Keaton is officially 19 months old and has welcomed toddlerhood with full force.  Most of the time he is a sweet little boy and every so often he will climb into my lap and give me a big kiss on the lips...those are the times I just melt and think he is the best boy in the world.  Then there are times like the other night when exhaustion took over his body and it was temper tantrum central!





Speaking of toddlerhood one of my friends posted an article on Facebook and it is so spot on and hilarious.  My favorite is number 16, because this used to be me.  (number 17 is pretty good too)  Happy Friday!

16. YOU CAN’T ACTUALLY MOVE A TODDLER TO WHERE YOU WANT THEM TO GO

I was a dick about kids and parents when I did not myself have a kid. I was Judgey McJudgerson, judging you with my judgey-face.
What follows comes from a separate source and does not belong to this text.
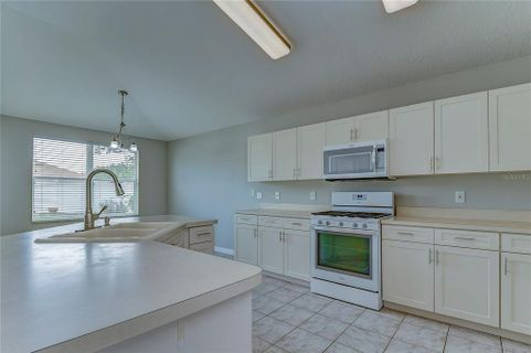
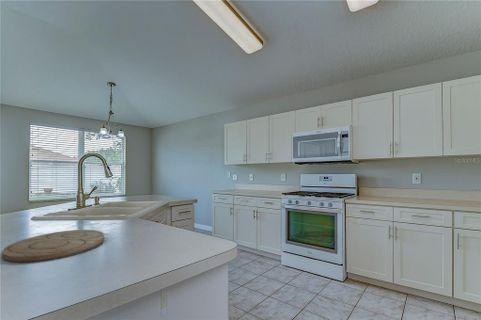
+ cutting board [1,229,105,264]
A crying kid on a plane would stress me out. I’d think — as do many other asshole adults — DO SOMETHING WITH YOUR CHILD. Having a kid now has, erm, softened that judgment. I admittedly still think some parents are way too disconnected from their children (and way more connected to their goddamn iPhones — “Hey, is my toddler in traffic? Candy Crush, bitches!”), but in general, I’m a lot more sympathetic because you can’t just “control” a toddler. They’re not a lamp you can move into the corner and turn on and off. They’re not even dogs. They’re tiny human beings with orangutan strength. I used to think, “Just physically control them, just put them somewhere, like in a drawer or something,” but toddlers do this trick where they either let all the tension go out of their bodies or they instead flail about like an unmanned fire-hose. Imagine trying to wrestle an angry octopus, and you get the idea.